Least Competent People

• How Could These Victims Have Acquired So Much Money in the First Place? (a) A 27-year-old “psychic” was sentenced to two months in jail in San Jose, Calif., in December after somehow convincing a woman, who had come to her for a $10 reading, to pay her, in ever-increasing increments, $108,000 for a “spiritual cleansing.” (b) Charles Silveira filed a lawsuit in March in Morristown, N.J., to recover the $250,000 he had incrementally paid to a “psychic,” who said she needed to make a golden statue for him to ward off negativity. The woman also convinced Silveira to buy her a $700,000 home, but that house is in Silveira’s name, and he has asked a court’s permission to evict her.

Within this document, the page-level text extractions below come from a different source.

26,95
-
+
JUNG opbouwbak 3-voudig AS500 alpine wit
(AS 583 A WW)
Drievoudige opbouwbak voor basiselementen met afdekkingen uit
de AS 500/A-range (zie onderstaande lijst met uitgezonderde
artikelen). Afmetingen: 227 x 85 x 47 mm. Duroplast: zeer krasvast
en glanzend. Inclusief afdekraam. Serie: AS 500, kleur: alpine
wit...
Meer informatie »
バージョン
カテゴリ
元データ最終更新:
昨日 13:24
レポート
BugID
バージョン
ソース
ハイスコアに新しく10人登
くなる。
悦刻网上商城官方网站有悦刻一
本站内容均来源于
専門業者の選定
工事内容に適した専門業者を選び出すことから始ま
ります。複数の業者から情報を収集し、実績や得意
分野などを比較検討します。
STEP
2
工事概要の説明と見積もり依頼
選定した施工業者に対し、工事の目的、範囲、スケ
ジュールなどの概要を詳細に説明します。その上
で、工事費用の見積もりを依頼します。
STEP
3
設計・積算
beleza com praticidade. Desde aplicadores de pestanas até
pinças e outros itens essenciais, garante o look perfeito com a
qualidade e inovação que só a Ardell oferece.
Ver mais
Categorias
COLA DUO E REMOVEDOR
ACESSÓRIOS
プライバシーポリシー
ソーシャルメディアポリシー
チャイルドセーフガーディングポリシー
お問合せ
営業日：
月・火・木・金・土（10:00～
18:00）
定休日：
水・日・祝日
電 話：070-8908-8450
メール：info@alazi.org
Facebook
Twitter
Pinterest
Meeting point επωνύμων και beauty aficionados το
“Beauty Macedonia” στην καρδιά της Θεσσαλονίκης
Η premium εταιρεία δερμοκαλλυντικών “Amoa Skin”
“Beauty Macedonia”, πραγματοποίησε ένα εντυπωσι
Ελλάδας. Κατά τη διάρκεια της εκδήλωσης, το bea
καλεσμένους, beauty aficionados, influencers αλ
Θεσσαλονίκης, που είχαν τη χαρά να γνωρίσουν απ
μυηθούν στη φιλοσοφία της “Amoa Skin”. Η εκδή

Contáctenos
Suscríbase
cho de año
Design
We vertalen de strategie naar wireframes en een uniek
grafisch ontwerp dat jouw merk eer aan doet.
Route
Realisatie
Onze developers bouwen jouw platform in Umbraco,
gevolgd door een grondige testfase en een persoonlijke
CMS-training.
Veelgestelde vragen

• Crime Doesn’t Pay (except maybe $25 an hour): According to police in Longview, Wash., a 57-year-old woman entered a Winco Foods store at 5am on March 2 and did not leave the store until 5pm, and upon exit, paid for about $80 worth of groceries but also possessed about 100 other small, concealed items such as greeting cards, sunglasses and batteries (the total value of which was about $300). She had spent at least part of the day surreptitiously removing the items’ packaging so they would not appear to be the store’s stock.

Recurring Themes

• Once again, a man was found to have climbed into the waste tank of an outdoor toilet, but according to a March report in the Twin Falls (Idaho) Times-News, the emergency crew seemed to accept his story that it was all a mistake and not a manifestation of perversion. Rescuers from the town of Filer, Idaho, said the man told them he was just looking for his keys that he had accidentally dropped and had been in the tank for 15 minutes before help arrived. The man declined to identify himself, and no official report was required, but after the man was hosed off by a fire truck, he “discovered” that his keys had been in his pocket all along, and he drove away.

A News of the Weird Classic (July 1991)

• In March 1991, Florence Schreiber Powers, 44, a Ewing, N.J., administrative law judge on trial for shoplifting two watches, called her psychiatrist to testify that Powers was under stress at the time of the incidents. The doctor said Powers did not know what she was doing “from one minute to the next,” for the following reasons: recent auto accident, traffic ticket, new-car purchase, overwork, husband’s kidney stones, husband’s asthma (and noisy breathing machine in their bedroom), menopausal hot flashes, “ungodly” vaginal itch, bad rash, fear of breast and anal cancer, fear of dental surgery, son’s asthma, mother’s and aunt’s illnesses, need to organize parents’ 50th wedding anniversary, need to cook Thanksgiving dinner for 20 relatives, purchase of 200 gifts for Christmas and Hanukkah, attempt to sell her house without a broker, lawsuit against wallpaper cleaners, need to return newly purchased furniture, and toilet constantly running. (Nonetheless, she was convicted.)